By John P. Ourand
I remember the first time I met Peggy O'Brien, who is leaving Cable in the Classroom this month after a successful three-year stint.
It was May 2001, and she had just been named executive director of Cable in the Classroom, a nice, little organization of do-gooders that had always seemed lightweight to me. I thought I'd be
conducting a boilerplate interview that would cover O'Brien's past credentials and future plans for the organization.
The interview was anything but standard. The personable O'Brien spoke openly about challenges (something you don't hear from most executives) and admitted that there was a lot to learn about the industry.
And then she started asking me for my opinions. Now, I don't know much about public affairs. And I know even less about education. That didn't stop her from asking for--and listening to--to my ill-informed ideas about how Cable in the Classroom should be reconfigured.
That back-and-forth told me a lot about O'Brien's style. By her own account, she conducted hundreds of interviews that summer to find out how people inside and outside the industry viewed Cable in the Classroom and how they thought it should evolve.
O'Brien also brought the ability to think outside the box. When Steve Effros suggested that Cable in the Classroom focused too much on teachers and not enough on the parents who pay the cable bills--a novel concept at the time--O'Brien listened, thought, then acted.

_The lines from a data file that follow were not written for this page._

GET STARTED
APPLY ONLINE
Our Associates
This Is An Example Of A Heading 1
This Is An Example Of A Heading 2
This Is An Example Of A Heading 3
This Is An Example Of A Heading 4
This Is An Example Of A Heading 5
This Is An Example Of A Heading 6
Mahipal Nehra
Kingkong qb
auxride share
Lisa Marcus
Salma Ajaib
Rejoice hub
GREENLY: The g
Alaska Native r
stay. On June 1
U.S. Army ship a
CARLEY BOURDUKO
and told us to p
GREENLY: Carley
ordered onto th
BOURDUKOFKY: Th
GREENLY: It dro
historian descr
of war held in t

"Even education, which is as ramrod and inflexible and immovable as any damn thing on Earth as an institution, realizes that there's a whole lot of learning that doesn't go on in the classroom," O'Brien says. "One of the reasons so many people have talked to us about changing the name of the organization is that if the focus is still on the classroom, then you are missing all these opportunities."
To that end, O'Brien praised Comcast's current ad campaign: "Learning happens everywhere." The campaign talks about the benefits of high-speed access for students, and it recommends using networks that are good for kids, such as C-SPAN and CNN, to follow the election.

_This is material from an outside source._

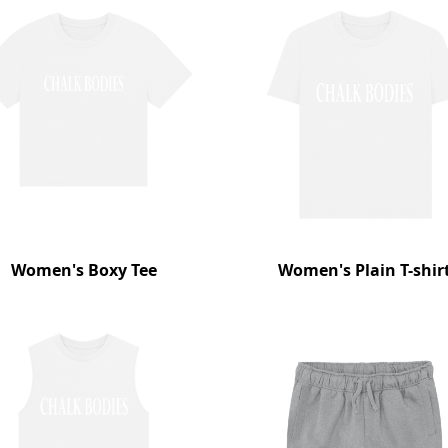
Women's Boxy Tee
Women's Plain T-shir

"Comcast has made a strategic decision. They continue to be in schools, but their focus has expanded way into the homes," O'Brien says. "Cox is the same way. So is Cablevision. Parents are a lot more involved now.
"This organization was founded to be aimed at teachers in classrooms," she continues. "This organization now is challenged to break out of that. It's a challenge to get the industry to see that it needs to break out of that."
I expect Cable in the Classroom will continue to push that forward-thinking agenda after O'Brien leaves to become SVP, educational programming and services at PBS. And I expect PBS will become a more formidable network in the coming years.